## TASK
Please identify every row below that contains the string "публикуются", treating uppercase and lowercase as different, and copy each of those rows in full.

(Collected data)
■ ■ ■ ■ ■ ■ ■

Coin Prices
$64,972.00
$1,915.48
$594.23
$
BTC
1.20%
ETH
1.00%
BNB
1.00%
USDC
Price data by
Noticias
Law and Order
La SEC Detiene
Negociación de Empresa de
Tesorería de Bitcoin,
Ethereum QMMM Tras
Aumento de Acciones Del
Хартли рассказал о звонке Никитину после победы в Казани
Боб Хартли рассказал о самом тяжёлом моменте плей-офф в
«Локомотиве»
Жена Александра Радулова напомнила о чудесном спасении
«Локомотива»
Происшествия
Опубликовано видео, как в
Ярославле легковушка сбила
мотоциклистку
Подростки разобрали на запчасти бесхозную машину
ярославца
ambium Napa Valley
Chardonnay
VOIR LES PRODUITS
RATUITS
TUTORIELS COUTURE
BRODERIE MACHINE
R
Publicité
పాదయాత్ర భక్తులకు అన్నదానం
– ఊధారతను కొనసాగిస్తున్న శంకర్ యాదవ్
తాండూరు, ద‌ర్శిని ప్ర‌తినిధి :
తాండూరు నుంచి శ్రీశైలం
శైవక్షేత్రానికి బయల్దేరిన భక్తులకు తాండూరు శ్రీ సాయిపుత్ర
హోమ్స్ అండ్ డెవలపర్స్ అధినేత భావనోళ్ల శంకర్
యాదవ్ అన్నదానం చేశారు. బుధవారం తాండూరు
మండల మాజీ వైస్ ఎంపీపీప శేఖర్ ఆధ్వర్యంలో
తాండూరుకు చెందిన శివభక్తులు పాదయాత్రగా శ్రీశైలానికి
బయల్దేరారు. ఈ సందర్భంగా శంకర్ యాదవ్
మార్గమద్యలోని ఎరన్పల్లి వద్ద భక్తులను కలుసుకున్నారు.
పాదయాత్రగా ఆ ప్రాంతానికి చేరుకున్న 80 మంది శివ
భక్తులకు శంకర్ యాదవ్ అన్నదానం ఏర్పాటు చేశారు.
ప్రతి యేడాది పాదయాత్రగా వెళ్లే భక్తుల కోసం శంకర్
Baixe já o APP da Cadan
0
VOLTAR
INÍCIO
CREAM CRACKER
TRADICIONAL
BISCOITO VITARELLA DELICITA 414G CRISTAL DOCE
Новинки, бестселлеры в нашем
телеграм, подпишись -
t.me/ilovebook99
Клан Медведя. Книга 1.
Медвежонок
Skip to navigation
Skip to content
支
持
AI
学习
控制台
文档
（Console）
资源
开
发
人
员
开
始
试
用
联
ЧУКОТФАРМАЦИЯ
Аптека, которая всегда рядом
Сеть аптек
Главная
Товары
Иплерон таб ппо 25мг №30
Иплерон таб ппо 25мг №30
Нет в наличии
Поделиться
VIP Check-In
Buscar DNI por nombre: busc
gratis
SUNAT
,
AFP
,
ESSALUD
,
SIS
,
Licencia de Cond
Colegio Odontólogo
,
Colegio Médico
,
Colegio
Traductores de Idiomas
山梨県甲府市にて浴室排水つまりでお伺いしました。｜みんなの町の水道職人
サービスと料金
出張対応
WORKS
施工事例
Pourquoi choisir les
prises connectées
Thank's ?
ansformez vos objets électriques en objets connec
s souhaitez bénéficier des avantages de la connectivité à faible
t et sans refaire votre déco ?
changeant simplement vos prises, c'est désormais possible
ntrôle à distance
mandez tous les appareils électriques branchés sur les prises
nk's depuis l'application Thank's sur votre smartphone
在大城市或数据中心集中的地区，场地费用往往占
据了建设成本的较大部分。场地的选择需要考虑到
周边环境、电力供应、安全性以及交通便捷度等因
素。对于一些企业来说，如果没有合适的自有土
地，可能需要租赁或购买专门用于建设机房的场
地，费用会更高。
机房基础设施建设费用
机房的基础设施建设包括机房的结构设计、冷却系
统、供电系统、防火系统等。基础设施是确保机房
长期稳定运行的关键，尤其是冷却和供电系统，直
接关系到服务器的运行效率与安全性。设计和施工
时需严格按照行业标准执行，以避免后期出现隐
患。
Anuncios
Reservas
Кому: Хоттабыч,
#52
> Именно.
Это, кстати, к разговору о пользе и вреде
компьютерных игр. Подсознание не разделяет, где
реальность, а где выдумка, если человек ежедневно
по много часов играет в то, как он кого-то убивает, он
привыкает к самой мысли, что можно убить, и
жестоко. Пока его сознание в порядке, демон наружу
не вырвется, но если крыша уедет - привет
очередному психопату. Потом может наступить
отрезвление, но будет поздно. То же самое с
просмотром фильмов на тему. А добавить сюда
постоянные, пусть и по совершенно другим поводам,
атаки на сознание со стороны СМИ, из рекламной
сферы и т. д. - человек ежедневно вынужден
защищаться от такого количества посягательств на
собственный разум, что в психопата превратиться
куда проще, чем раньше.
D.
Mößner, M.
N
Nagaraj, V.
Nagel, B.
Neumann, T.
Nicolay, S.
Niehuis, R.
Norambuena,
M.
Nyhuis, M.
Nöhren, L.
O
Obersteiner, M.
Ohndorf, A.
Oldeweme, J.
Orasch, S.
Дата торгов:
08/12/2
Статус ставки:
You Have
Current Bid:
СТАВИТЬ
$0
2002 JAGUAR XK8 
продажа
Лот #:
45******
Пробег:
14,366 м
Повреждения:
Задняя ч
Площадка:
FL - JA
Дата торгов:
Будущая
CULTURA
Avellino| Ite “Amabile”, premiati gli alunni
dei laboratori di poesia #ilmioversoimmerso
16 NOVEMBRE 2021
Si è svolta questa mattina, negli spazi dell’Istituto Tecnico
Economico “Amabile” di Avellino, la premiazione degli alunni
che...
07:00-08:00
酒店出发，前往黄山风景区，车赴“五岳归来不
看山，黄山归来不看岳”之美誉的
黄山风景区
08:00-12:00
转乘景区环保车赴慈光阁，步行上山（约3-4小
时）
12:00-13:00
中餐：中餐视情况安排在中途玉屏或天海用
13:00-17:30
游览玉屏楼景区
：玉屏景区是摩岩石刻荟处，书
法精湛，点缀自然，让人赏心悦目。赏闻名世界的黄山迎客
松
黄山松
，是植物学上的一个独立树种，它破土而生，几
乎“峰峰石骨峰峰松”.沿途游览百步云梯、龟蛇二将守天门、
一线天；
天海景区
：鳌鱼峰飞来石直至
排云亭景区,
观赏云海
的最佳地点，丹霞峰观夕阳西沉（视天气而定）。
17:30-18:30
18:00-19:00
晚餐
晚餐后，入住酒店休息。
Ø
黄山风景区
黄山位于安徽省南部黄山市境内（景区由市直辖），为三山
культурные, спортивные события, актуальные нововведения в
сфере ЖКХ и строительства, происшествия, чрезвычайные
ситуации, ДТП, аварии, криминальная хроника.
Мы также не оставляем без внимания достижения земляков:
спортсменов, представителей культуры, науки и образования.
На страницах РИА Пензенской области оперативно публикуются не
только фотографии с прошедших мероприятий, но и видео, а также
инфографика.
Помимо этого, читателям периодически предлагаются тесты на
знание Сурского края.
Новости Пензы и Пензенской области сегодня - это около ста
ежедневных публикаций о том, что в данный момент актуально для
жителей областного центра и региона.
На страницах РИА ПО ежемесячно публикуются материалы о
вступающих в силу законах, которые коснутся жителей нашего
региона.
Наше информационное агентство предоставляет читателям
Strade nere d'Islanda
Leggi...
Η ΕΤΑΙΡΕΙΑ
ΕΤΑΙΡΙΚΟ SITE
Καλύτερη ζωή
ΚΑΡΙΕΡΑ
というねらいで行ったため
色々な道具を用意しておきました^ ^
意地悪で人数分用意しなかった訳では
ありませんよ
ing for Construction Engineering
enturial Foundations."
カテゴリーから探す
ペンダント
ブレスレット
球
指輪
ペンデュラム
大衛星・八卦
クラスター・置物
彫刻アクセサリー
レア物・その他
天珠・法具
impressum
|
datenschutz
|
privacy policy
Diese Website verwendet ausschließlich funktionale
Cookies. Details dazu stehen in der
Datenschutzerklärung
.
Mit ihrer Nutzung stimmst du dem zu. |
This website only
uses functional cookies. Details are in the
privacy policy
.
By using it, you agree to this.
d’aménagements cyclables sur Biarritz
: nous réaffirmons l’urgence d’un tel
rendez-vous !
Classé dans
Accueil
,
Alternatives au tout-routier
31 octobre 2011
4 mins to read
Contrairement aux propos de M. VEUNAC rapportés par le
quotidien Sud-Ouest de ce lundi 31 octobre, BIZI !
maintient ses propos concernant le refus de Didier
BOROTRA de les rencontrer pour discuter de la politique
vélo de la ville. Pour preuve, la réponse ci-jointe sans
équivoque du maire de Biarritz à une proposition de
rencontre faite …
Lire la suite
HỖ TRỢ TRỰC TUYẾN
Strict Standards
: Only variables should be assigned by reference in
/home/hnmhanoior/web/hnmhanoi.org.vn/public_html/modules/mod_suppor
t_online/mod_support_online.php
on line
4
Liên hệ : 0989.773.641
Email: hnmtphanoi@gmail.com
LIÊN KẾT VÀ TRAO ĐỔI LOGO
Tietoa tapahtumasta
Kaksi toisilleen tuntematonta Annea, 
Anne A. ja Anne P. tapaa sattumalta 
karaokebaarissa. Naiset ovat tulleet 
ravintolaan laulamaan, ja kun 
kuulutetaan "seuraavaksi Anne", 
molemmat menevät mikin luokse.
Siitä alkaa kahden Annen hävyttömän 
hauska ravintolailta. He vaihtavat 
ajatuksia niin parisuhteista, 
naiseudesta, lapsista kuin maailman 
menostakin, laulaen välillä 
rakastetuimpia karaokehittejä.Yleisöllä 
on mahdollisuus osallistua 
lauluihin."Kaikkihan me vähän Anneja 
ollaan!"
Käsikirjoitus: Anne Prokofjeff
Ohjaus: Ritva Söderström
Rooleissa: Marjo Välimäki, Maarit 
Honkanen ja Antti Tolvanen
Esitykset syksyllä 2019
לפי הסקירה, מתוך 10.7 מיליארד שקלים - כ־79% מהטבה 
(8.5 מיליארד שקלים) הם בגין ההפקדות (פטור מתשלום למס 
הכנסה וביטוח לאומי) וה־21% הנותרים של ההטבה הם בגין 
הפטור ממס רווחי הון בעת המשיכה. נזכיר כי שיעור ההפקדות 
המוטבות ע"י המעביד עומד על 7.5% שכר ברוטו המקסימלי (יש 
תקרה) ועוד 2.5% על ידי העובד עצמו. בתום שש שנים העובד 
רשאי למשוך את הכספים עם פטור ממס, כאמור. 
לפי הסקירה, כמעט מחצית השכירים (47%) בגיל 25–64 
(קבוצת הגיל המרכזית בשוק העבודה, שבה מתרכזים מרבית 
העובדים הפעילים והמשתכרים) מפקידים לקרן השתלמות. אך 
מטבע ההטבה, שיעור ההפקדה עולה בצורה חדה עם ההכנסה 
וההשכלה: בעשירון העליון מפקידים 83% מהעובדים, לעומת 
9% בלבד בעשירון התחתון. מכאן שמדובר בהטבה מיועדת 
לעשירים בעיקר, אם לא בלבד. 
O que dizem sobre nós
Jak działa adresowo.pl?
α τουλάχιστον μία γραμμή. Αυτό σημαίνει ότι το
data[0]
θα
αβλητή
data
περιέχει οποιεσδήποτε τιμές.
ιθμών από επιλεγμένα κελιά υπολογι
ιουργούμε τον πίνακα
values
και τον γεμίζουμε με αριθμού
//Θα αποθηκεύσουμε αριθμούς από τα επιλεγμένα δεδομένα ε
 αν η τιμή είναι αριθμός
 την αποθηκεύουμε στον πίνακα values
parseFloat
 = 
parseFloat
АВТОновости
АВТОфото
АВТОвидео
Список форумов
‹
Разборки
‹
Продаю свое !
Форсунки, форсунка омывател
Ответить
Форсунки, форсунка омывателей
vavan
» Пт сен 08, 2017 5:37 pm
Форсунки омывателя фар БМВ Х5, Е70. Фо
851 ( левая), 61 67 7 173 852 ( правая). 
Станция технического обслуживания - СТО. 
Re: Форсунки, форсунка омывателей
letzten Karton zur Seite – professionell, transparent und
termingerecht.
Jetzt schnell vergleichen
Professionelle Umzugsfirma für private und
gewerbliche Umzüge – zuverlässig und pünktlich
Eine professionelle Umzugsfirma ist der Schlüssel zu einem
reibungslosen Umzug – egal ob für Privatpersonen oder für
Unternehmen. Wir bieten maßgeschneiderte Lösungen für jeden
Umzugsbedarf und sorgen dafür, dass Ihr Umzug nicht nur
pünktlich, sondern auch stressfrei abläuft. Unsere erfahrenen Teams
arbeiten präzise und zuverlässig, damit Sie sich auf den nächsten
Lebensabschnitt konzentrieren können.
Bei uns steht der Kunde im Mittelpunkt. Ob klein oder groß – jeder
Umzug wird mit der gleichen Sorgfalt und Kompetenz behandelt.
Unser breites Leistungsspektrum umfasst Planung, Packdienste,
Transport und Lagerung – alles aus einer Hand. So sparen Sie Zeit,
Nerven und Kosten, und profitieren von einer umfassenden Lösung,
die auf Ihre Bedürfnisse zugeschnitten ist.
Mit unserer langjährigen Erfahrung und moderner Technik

■ ■ ■ ■ ■ ■ ■

## TASK OUTPUT
На страницах РИА Пензенской области оперативно публикуются не
На страницах РИА ПО ежемесячно публикуются материалы о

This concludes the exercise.